# help needed about marriages in the embassy



## sammyb22 (Sep 18, 2010)

Hi

I got married to an Egyptian man last year in the Embassy so know all the procedures etc but i didnt add any conditions to the marriage contract! my friend will marry an Egyptian next month and i want to know if anyone can tell me what sort of conditions can go in the contract? i think its important to do this and i was silly not to

Please help!


----------



## DeadGuy (Jan 22, 2010)

I never been married and I'm not a lawyer, but for some reason I think she can put anything? I mean it's not the same fore everyone, so she can put anything that she thinks she'd need to worry about if anything went wrong? That is the point after all! To make sure things won't get ugly if anything went wrong!!

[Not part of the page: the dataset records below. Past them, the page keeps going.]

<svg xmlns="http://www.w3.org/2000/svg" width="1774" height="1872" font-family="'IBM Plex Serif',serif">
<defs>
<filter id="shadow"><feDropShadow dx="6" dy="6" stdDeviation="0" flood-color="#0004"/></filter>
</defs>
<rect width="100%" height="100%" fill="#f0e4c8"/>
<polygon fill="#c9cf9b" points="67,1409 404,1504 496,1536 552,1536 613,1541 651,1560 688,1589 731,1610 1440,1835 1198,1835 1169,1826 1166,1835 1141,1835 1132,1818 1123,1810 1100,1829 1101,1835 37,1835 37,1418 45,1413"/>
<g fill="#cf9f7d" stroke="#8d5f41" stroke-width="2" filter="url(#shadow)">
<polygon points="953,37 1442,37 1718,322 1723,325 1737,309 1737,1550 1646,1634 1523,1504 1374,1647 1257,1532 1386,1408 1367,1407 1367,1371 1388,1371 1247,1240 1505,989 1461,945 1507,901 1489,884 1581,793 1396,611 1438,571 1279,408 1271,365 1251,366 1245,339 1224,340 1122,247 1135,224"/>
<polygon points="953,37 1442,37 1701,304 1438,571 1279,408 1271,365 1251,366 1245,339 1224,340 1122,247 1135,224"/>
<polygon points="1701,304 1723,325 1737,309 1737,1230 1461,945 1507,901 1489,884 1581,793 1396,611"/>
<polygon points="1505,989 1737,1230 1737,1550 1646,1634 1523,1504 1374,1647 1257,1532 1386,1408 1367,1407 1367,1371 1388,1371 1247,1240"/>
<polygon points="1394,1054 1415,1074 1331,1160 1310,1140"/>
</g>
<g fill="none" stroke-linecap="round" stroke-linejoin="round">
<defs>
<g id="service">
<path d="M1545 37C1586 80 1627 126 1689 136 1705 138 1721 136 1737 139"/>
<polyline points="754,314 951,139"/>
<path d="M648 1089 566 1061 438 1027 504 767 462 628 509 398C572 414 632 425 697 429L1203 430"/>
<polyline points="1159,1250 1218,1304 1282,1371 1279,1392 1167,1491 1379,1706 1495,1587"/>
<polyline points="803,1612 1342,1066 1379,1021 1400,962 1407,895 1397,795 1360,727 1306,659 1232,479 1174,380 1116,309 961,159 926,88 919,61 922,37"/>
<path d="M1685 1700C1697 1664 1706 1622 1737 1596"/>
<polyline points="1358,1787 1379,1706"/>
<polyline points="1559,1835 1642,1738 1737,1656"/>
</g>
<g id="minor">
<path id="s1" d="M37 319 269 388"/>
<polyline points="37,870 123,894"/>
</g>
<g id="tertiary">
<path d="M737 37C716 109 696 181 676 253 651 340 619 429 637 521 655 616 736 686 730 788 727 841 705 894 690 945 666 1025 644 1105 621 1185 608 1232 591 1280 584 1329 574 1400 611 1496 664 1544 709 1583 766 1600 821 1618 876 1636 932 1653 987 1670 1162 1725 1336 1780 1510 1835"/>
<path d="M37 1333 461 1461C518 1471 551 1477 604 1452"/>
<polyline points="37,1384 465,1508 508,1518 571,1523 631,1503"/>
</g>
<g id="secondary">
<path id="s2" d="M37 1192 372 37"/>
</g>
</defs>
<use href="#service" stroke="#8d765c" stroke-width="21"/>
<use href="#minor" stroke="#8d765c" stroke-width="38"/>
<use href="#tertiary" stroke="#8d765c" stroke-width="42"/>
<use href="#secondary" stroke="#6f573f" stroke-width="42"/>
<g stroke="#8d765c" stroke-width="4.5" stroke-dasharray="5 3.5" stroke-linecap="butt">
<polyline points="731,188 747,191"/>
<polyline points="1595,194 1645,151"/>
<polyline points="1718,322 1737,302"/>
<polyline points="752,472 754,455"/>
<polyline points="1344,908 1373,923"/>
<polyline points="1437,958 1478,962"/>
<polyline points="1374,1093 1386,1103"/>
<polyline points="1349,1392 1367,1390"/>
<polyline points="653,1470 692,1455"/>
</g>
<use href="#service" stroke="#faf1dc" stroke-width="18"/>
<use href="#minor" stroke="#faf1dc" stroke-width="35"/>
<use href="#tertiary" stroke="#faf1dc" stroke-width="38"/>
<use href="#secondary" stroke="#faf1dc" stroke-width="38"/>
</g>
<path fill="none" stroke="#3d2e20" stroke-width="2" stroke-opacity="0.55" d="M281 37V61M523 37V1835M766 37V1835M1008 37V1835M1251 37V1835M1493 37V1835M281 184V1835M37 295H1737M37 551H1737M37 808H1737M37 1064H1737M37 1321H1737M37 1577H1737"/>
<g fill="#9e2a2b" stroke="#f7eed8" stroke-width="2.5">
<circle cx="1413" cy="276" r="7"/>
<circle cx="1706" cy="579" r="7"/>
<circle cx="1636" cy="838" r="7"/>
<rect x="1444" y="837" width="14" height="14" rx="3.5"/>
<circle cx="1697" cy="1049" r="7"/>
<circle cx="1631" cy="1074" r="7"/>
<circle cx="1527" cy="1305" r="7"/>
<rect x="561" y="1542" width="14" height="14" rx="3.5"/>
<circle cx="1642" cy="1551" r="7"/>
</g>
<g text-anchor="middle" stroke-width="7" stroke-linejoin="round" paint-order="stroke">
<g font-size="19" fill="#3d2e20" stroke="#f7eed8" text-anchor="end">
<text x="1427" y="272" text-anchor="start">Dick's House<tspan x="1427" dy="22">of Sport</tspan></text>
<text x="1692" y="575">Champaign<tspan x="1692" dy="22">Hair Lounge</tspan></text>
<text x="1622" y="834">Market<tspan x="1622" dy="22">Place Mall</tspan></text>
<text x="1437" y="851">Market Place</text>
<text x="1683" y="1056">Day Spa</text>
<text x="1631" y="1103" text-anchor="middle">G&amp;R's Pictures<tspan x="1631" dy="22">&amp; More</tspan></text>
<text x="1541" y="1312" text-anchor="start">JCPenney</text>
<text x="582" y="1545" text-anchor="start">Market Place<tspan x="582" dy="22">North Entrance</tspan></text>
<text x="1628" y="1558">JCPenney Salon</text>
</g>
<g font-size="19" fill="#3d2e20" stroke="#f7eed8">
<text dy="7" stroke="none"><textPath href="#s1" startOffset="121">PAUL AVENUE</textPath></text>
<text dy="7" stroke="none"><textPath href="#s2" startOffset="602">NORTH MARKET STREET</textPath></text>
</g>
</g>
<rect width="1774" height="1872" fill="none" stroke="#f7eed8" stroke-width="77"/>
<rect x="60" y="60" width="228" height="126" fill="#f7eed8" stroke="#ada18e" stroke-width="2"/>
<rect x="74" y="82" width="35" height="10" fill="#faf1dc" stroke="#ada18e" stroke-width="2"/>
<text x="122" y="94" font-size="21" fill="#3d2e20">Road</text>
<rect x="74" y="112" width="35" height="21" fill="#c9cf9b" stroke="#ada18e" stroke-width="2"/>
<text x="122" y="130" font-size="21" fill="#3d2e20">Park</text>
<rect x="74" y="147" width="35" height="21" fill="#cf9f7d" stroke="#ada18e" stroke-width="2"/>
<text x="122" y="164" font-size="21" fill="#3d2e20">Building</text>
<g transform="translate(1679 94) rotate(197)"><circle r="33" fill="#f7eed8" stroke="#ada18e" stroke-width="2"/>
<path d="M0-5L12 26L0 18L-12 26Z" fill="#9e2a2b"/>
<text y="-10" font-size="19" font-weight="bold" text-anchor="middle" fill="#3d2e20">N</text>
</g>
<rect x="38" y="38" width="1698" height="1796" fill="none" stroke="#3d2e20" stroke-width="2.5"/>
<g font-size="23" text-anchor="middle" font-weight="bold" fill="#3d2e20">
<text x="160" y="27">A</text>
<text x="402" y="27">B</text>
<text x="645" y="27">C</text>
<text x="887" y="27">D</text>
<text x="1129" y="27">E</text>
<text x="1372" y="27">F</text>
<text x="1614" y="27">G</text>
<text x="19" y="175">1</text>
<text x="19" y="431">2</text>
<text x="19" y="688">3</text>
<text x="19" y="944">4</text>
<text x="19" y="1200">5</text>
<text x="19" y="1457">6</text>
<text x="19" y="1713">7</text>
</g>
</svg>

Good luck to all the 4 of you!


----------



## Shaanz (Aug 12, 2009)

sammyb22 said:


> Hi
> 
> I got married to an Egyptian man last year in the Embassy so know all the procedures etc but i didnt add any conditions to the marriage contract! my friend will marry an Egyptian next month and i want to know if anyone can tell me what sort of conditions can go in the contract? i think its important to do this and i was silly not to
> 
> Please help!


When I married my husband there was a section in the contract where they asked about the financial compensation you require in case of divorce. They didnt give the option of other conditions besides finance to be added. I would say ask, there's no harm in it. I'm *guessing* you are allowed to add other conditions.


----------



## Sam (Aug 27, 2009)

I also only got the option about the dowry in the official marriage contract. I am not sure if you can or can't add in your own clauses, BUT there is nothing stopping you from hiring a lawyer and writing your own personal contract between you both, which your lawyer will then keep a copy of in case something goes wrong.

Just remember though, inheritance in Egypt has a special law unto it's own that even many lawyers don't know the ins and outs of - there is some kind of specific calculations that get made, it is not the choice of the individual or the family (although they have the right to redistribute if agreed amicably).


----------